PREGUNTAS>
A) Responda según el fragmento de origen, una respuesta por línea:
(i) ¿Desde qué año se ha opuesto el movimiento Ansar Allah a una agresión liderada por Arabia Saudí?
(ii) ¿Qué probabilidad hay, según el fragmento, de que Irán ceda en cualquiera de estas cuestiones?
(iii) ¿Por quién está influida la narrativa que Trump se ha creído?
B) Indique si cada afirmación concuerda con el fragmento de origen y cite las palabras que lo deciden:
(i) Hezbolá está en conflicto con Israel debido a la ocupación israelí del sur del Líbano.
(ii) Irán perdió una guerra.
(iii) Irán acabará cediendo en las cuestiones mencionadas.

Estados Unidos también insiste en que Irán cese su relación con aliados regionales como Hezbolá en el Líbano (que se encuentra inmerso en un conflicto de duración indefinida con Israel debido a la ocupación israelí del sur del Líbano) y el movimiento Ansar Allah en Yemen, que se ha opuesto a una agresión liderada por Arabia Saudí desde 2014.

Hay literalmente una posibilidad entre un millón de que Irán ceda en cualquiera de estas cuestiones, especialmente tras ganar una guerra en la que todos los asuntos no nucleares contribuyeron a la victoria iraní.

Y ahí está el quid de la cuestión.

Trump se ha creído en gran medida una narrativa influida por Israel que define la victoria como algo que se basa en que Irán ceda en todas las cuestiones mencionadas anteriormente.

Algo que Irán nunca hará.

MATERIAL EXTRAÍDO>

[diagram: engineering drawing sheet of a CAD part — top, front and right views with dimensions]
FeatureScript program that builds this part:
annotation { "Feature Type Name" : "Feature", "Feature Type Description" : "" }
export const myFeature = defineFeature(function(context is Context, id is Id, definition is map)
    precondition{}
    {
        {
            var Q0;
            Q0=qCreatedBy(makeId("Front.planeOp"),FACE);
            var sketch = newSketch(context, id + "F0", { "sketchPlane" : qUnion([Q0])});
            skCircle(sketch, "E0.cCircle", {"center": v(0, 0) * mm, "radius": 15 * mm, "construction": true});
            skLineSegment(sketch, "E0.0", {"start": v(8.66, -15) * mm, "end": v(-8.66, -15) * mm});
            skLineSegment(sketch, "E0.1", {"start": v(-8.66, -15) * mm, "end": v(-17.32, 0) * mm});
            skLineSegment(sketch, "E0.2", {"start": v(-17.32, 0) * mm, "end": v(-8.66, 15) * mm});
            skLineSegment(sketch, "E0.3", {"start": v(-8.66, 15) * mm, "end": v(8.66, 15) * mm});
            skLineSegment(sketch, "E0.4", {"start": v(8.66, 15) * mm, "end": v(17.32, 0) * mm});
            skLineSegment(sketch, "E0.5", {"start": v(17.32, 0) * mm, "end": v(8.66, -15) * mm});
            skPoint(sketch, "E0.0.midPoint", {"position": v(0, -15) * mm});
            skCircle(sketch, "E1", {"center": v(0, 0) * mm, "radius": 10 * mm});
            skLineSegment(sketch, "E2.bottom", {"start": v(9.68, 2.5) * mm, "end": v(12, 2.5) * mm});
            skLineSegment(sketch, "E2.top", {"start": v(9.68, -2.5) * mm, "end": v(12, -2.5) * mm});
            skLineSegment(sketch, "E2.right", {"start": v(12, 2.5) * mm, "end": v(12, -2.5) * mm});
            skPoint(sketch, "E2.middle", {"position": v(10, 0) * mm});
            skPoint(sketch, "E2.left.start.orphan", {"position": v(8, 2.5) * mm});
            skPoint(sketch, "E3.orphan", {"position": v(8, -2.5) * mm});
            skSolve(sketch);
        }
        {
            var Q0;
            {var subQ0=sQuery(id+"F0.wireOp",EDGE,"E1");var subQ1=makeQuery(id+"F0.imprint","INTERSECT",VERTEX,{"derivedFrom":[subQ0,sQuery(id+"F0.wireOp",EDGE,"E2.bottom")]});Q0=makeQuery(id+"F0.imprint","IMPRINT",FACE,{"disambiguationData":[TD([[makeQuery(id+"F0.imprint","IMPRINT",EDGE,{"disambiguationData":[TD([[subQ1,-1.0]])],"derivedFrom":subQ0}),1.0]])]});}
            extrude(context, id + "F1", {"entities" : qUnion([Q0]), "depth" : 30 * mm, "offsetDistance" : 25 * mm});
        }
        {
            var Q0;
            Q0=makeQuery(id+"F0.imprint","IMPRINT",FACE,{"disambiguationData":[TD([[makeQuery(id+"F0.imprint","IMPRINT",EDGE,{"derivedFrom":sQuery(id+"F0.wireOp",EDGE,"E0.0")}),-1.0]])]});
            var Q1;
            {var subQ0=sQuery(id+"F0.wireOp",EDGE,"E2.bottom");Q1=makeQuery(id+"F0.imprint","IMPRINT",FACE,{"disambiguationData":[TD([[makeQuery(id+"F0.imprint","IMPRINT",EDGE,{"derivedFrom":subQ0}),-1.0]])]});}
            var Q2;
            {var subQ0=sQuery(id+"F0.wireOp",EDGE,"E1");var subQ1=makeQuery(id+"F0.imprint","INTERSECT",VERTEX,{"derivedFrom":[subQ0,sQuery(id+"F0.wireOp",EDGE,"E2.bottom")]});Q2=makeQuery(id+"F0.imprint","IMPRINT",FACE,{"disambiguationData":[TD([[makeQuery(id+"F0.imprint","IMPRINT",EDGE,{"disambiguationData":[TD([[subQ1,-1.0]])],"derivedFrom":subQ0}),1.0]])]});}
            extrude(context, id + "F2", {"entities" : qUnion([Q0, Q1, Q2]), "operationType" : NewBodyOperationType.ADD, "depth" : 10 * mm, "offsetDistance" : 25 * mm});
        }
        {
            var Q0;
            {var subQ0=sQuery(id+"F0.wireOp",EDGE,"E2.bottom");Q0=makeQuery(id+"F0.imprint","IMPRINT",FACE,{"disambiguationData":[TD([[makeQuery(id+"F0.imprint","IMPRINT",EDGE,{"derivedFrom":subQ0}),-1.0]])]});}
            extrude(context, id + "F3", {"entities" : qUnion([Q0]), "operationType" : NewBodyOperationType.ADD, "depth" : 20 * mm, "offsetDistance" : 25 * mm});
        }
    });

RESPUESTAS NUMERADAS>
A)
(i) Desde 2014.
(ii) Literalmente una entre un millón.
(iii) Por Israel.

B)
(i) Sí: «debido a la ocupación israelí del sur del Líbano».
(ii) No: «tras ganar una guerra».
(iii) No: «Algo que Irán nunca hará.»